D’autre part, les organisateurs de la METEI partaient du postulat que le bagage génétique de la population de Rapa Nui était homogène, sans tenir compte de la complexe histoire de l’île en matière de migrations, d’esclavage et de maladies (certains habitants étaient en effet les descendants de survivants de la traite des esclaves africains qui furent renvoyés sur l’île et y apportèrent certaines maladies, dont la variole). La population moderne de Rapa Nui est en réalité métissée, issue à la fois d’ancêtres polynésiens, sud-américains, voire africains.

Cette erreur d’appréciation a sapé l’un des objectifs clés du METEI : évaluer l’influence de la génétique sur le risque de maladie. Si l’équipe a publié un certain nombre d’études décrivant la faune associée à Rapa Nui, son incapacité à établir une base de référence est probablement l’une des raisons pour lesquelles aucune étude de suivi n’a été menée après l’achèvement de l’aéroport de l’île de Pâques en 1967.

Rendre crédit à qui de droit

Les omissions qui existent dans les récits sur les origines de la rapamycine sont le reflet d’angles morts éthiques fréquemment présents dans la manière dont on se souvient des découvertes scientifiques.

Georges Nogrady rapporta de Rapa Nui des échantillons de sol, dont l’un parvint à Ayerst Research Laboratories. Là, Surendra Sehgal et son équipe isolèrent ce qui fut nommé rapamycine, qu’ils finirent par commercialiser à la fin des années 1990 en tant qu’immunosuppresseur, sous le nom Rapamune. Si l’on connaît bien l’obstination de Sehgal, qui fut déterminante pour mener à bien le projet en dépit des bouleversements qui agitaient à cette époque la société pharmaceutique pour laquelle il travaillait – il alla même jusqu’à dissimuler une culture de bactéries chez lui – ni Nogrady ni la METEI ne furent jamais crédités dans les principaux articles scientifiques qu’il publia.

Bien que la rapamycine ait généré des milliards de dollars de revenus, le peuple de Rapa Nui n’en a tiré aucun bénéfice financier à ce jour.
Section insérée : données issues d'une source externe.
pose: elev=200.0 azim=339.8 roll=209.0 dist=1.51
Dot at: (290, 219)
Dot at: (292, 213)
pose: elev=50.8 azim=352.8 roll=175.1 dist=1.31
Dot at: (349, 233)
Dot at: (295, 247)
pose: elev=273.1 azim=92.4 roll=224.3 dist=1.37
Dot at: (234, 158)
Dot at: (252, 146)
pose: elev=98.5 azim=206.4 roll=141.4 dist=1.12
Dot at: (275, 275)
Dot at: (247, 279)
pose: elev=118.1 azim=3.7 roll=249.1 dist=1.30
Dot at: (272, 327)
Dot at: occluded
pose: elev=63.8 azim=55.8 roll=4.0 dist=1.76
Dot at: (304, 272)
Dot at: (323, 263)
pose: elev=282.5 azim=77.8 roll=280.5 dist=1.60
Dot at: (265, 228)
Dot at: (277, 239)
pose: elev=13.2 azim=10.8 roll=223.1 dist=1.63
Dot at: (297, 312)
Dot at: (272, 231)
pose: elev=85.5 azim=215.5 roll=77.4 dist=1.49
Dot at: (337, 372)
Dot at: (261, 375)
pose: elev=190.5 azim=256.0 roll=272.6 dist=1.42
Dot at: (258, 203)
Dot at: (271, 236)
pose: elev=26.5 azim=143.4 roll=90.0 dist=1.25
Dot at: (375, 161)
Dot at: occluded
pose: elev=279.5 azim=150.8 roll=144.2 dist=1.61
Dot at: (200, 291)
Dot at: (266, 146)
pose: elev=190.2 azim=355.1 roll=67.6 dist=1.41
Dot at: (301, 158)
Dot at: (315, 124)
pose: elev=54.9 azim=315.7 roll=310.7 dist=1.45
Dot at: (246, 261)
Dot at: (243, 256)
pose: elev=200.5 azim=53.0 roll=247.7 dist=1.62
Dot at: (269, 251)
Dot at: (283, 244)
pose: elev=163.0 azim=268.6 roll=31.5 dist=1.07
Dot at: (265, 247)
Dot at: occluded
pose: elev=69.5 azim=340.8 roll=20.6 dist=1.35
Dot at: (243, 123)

Cela soulève des questions sur les droits des peuples autochtones ainsi que sur la biopiraterie (qui peut être définie comme « l’appropriation illégitime par un sujet, notamment par voie de propriété intellectuelle, parfois de façon illicite, de ressources naturelles, et/ou éventuellement de ressources culturelles en lien avec elles, au détriment d’un autre sujet », ndlr), autrement dit dans ce contexte la commercialisation de connaissances autochtones sans contrepartie.

Des accords tels que la Convention des Nations unies de 1992 sur la diversité biologique et la Déclaration de 2007 sur les droits des peuples autochtones visent à protéger les revendications autochtones sur les ressources biologiques, en incitant tous les pays à obtenir le consentement et la participation des populations concernées, et à prévoir des réparations pour les préjudices potentiels avant d’entreprendre des projets.

Ces principes n’étaient cependant pas en vigueur à l’époque du METEI.

Gros plans de visages alignés portant des couronnes de fleurs dans une pièce sombre
Les habitants de Rapa Nui n’ont reçu que peu ou pas de reconnaissance pour leur rôle dans la découverte de la rapamycine.
Esteban Felix/AP Photo

Certaines personnes soutiennent que, puisque la bactérie productrice de rapamycine a été trouvée ailleurs que dans le sol de l’île de Pâques, ce dernier n’était ni unique ni essentiel à la découverte du médicament. D’autres avancent aussi qu’étant donné que les insulaires n’utilisaient pas la rapamycine et n’en connaissaient pas l’existence sur leur île, cette molécule ne constituait pas une ressource susceptible d’être « volée ».

Cependant, la découverte de la rapamycine à Rapa Nui a jeté les bases de l’ensemble des recherches et de la commercialisation ultérieures autour de cette molécule. Cela n’a été possible que parce que la population a été l’objet de l’étude montée par l’équipe canadienne. La reconnaissance formelle du rôle essentiel joué par les habitants de Rapa Nui dans la découverte de la rapamycine, ainsi que la sensibilisation du public à ce sujet, sont essentielles pour les indemniser à hauteur de leur contribution.

Ces dernières années, l’industrie pharmaceutique a commencé à reconnaître l’importance d’indemniser équitablement les contributions autochtones. Certaines sociétés se sont engagées à réinvestir dans les communautés d’où proviennent les précieux produits naturels qu’elles exploitent.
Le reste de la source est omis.